Spokane County Clerk Tim Fitzgerald said 1,156 eviction cases were filed in Spokane County Superior Court last year, and 287 have been filed so far in 2020. (The moratorium first took effect in mid-March.)

Griffith expects the number of filings to skyrocket when the moratorium expires.

“We think there’s just going to be a giant tsunami of evictions,” she said.

One solution is to work with landlords and try to set up payment plans for struggling tenants, Griffith said.

“We hope that there’s some resolution where people can stay in the home. But we know the law only could do so much,” she said. “So if there will be people that are evicted, then at least they will be represented along the way to make sure that they aren’t taken advantage of.”

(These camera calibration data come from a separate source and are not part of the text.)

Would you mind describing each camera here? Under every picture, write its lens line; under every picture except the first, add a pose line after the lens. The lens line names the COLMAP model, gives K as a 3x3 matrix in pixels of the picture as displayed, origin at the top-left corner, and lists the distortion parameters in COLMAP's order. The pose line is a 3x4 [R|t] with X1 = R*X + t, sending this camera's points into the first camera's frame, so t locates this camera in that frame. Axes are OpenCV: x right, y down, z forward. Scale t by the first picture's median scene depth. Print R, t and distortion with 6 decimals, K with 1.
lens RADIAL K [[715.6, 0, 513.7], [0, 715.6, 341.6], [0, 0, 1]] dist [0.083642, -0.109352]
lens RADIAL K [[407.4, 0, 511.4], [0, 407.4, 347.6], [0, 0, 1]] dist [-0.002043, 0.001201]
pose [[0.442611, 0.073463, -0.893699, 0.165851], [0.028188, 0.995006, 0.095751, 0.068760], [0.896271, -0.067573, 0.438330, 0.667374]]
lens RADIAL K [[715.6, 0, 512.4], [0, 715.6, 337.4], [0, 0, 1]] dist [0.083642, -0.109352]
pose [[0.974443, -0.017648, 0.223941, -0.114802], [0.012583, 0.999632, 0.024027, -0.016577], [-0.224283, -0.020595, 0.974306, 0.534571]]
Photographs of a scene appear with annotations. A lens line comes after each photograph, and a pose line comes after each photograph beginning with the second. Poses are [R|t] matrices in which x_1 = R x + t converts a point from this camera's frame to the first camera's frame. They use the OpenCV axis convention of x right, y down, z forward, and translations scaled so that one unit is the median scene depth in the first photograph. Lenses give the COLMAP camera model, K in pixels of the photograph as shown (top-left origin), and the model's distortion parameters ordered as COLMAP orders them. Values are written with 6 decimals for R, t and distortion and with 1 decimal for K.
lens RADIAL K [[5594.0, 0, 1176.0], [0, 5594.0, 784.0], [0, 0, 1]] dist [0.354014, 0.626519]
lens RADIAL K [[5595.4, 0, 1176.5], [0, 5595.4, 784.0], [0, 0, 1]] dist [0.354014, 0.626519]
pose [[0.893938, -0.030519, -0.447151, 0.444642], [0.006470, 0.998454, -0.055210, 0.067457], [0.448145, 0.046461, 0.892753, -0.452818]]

Inslee recently told reporters he’s considering extending the moratorium a second time but has not committed to do so.

Meanwhile, a number of landlord and property management groups, including the Washington Landlord Association, are raising money and recruiting plaintiffs for a possible legal challenge, Seattle-based news outlet Crosscut reported last week.

Spokane City Council President Breean Beggs has said the council is prepared to reimpose a local eviction moratorium if Inslee’s statewide order expires.